GOAL OF THE EXERCISE
Retype every row below word for word, leaving out the pictures.

MATERIAL SUPPLIED
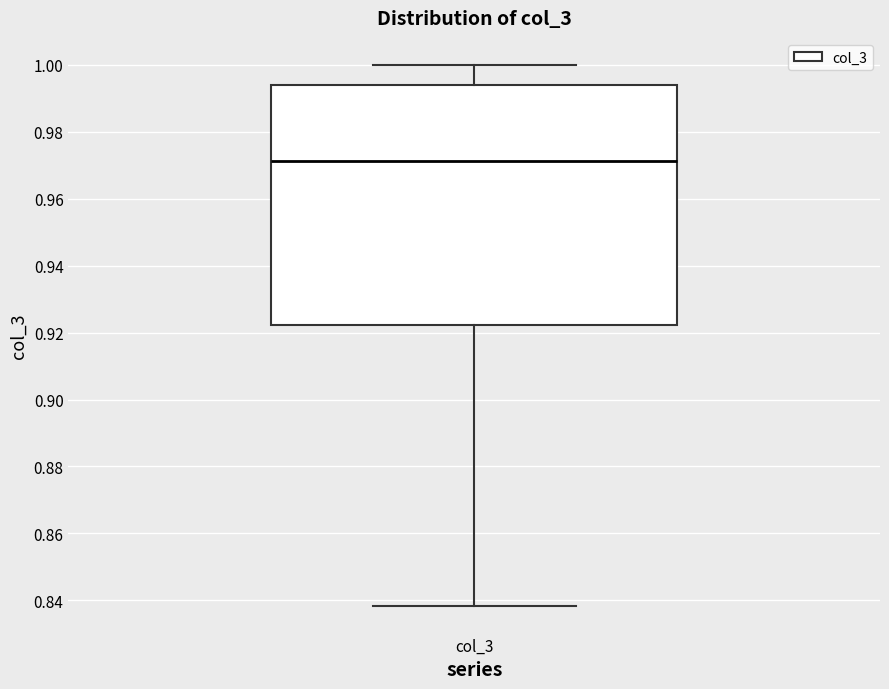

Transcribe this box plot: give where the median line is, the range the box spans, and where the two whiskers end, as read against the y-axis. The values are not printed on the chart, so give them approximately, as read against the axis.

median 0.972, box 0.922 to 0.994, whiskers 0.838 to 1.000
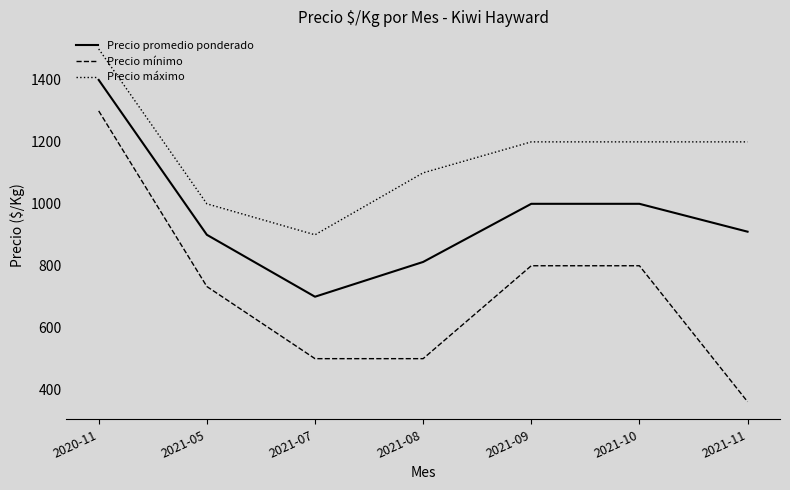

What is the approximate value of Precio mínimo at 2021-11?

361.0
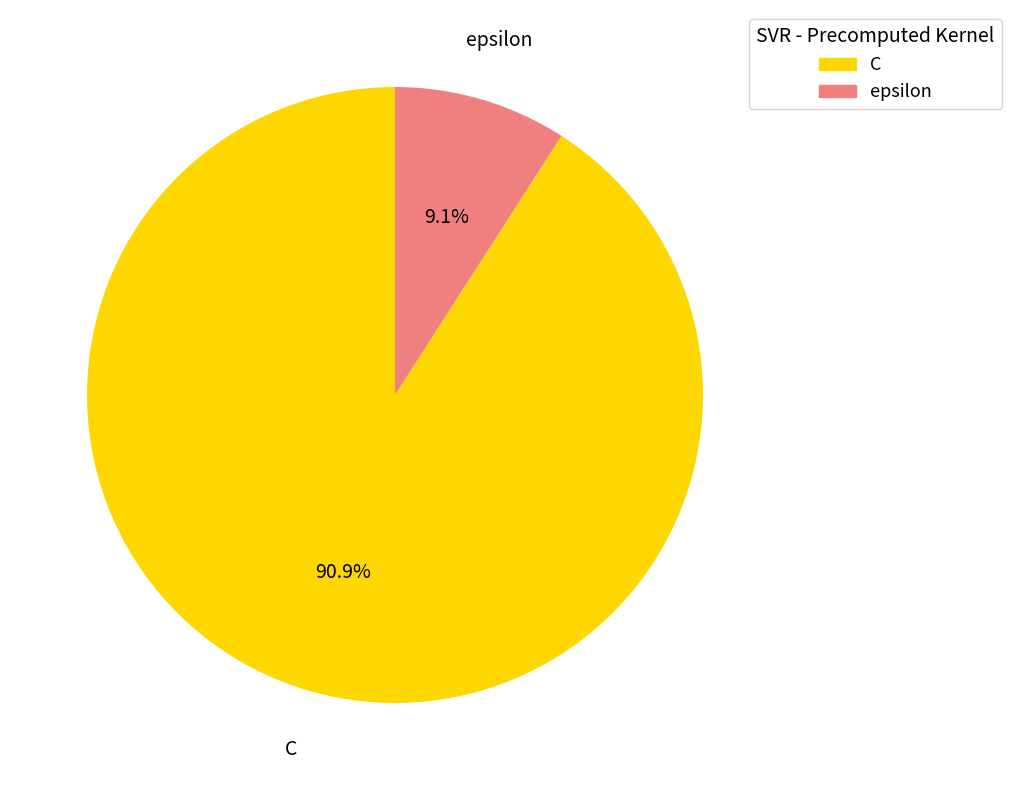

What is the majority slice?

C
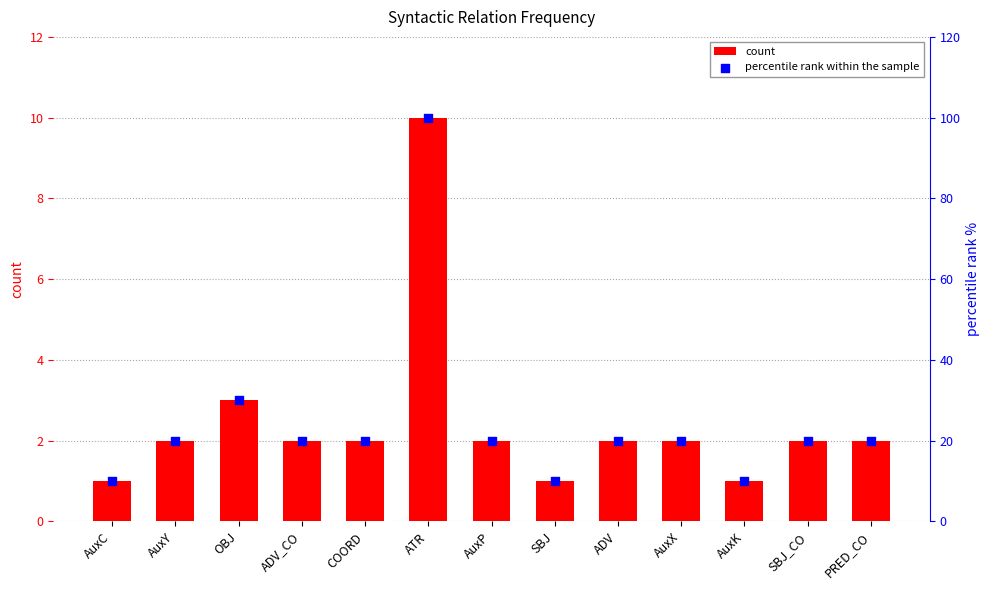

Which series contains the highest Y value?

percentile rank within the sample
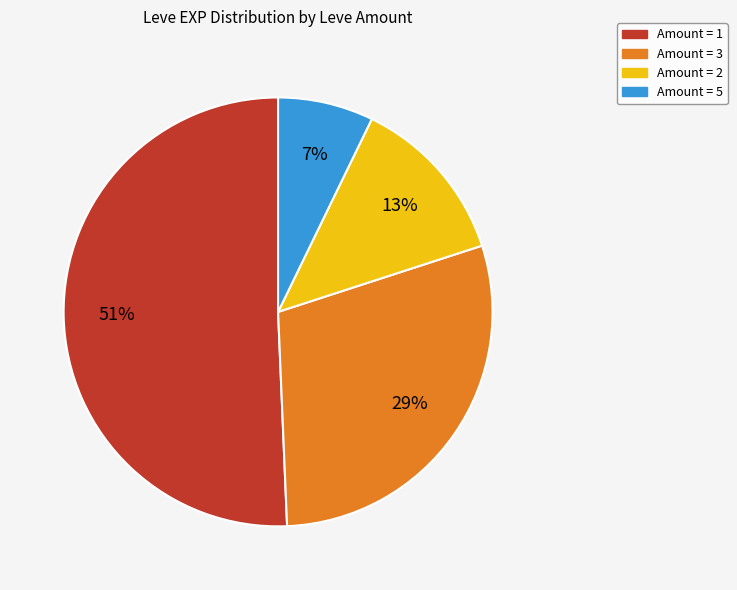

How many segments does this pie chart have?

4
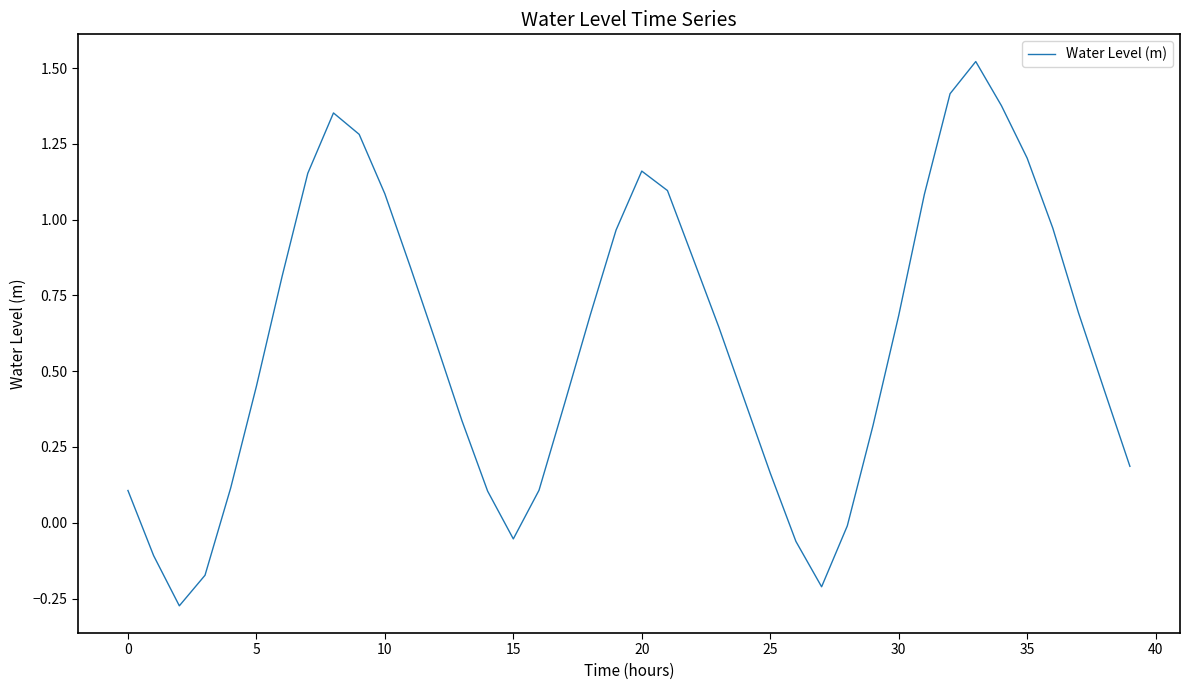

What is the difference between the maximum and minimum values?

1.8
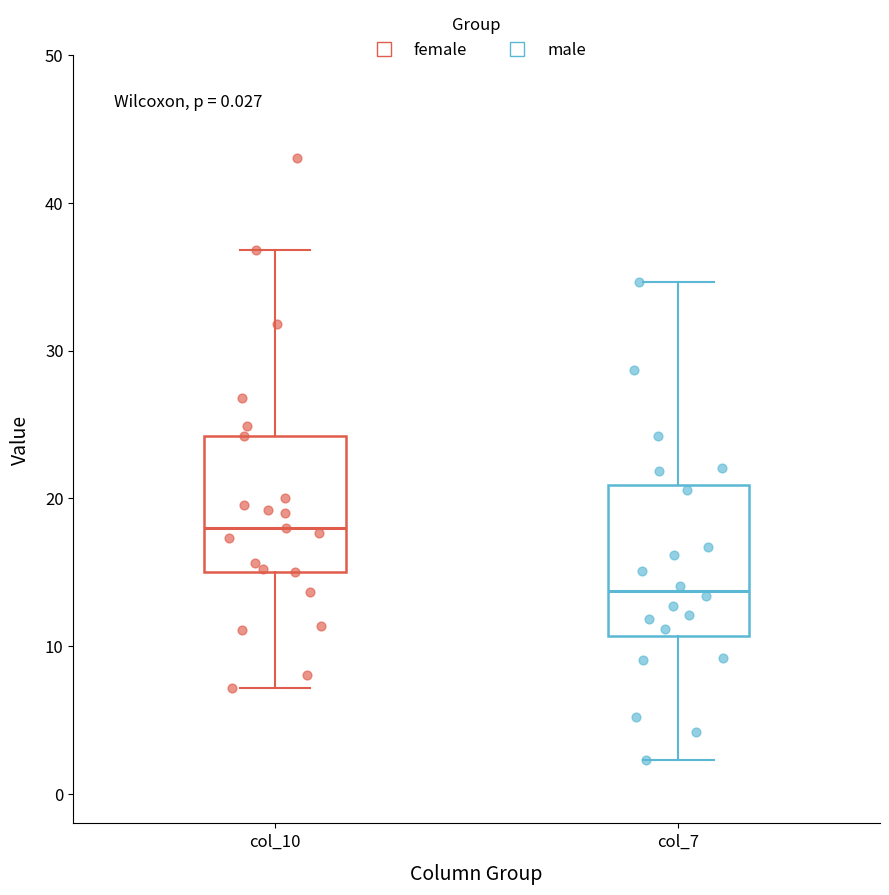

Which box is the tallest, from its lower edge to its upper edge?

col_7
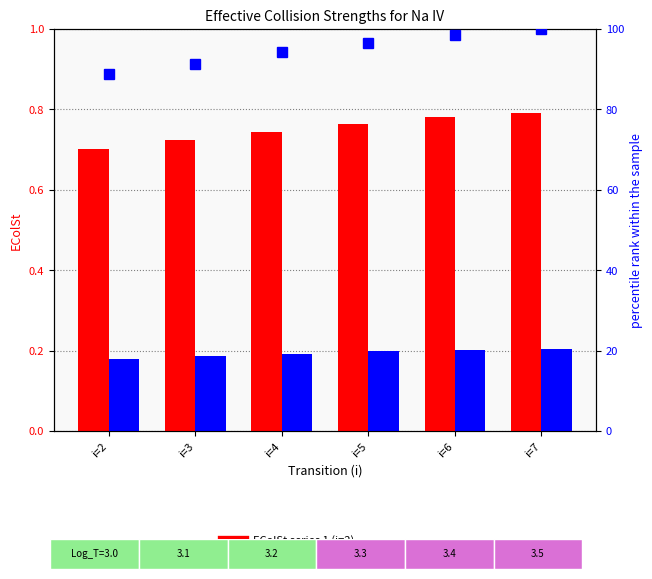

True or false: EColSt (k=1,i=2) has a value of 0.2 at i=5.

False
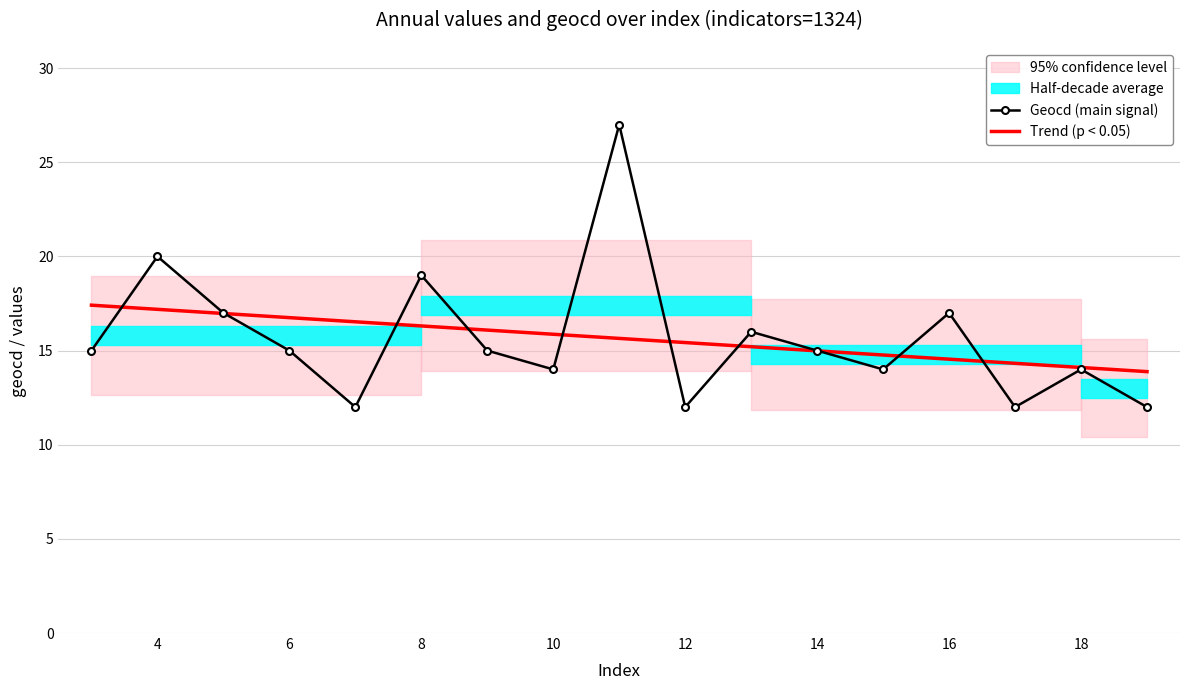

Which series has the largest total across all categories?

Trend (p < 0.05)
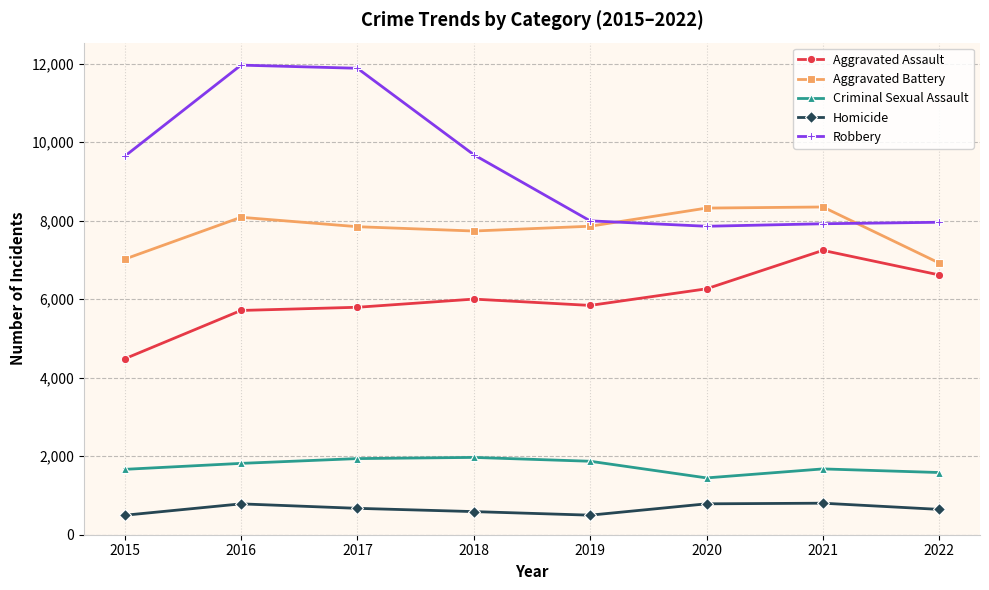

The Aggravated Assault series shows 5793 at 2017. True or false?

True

TASK SOLUTION
Transcribe this box plot: give where the median line is, the range the box spans, and where the two whiskers end, as read against the y-axis. The values are not printed on the chart, so give them approximately, as read against the axis.

median 0.972, box 0.922 to 0.994, whiskers 0.838 to 1.000

What is the approximate value of Precio mínimo at 2021-11?

361.0

What is the majority slice?

C

Which series contains the highest Y value?

percentile rank within the sample

How many segments does this pie chart have?

4

What is the difference between the maximum and minimum values?

1.8

Which box is the tallest, from its lower edge to its upper edge?

col_7

True or false: EColSt (k=1,i=2) has a value of 0.2 at i=5.

False

Which series has the largest total across all categories?

Trend (p < 0.05)

The Aggravated Assault series shows 5793 at 2017. True or false?

True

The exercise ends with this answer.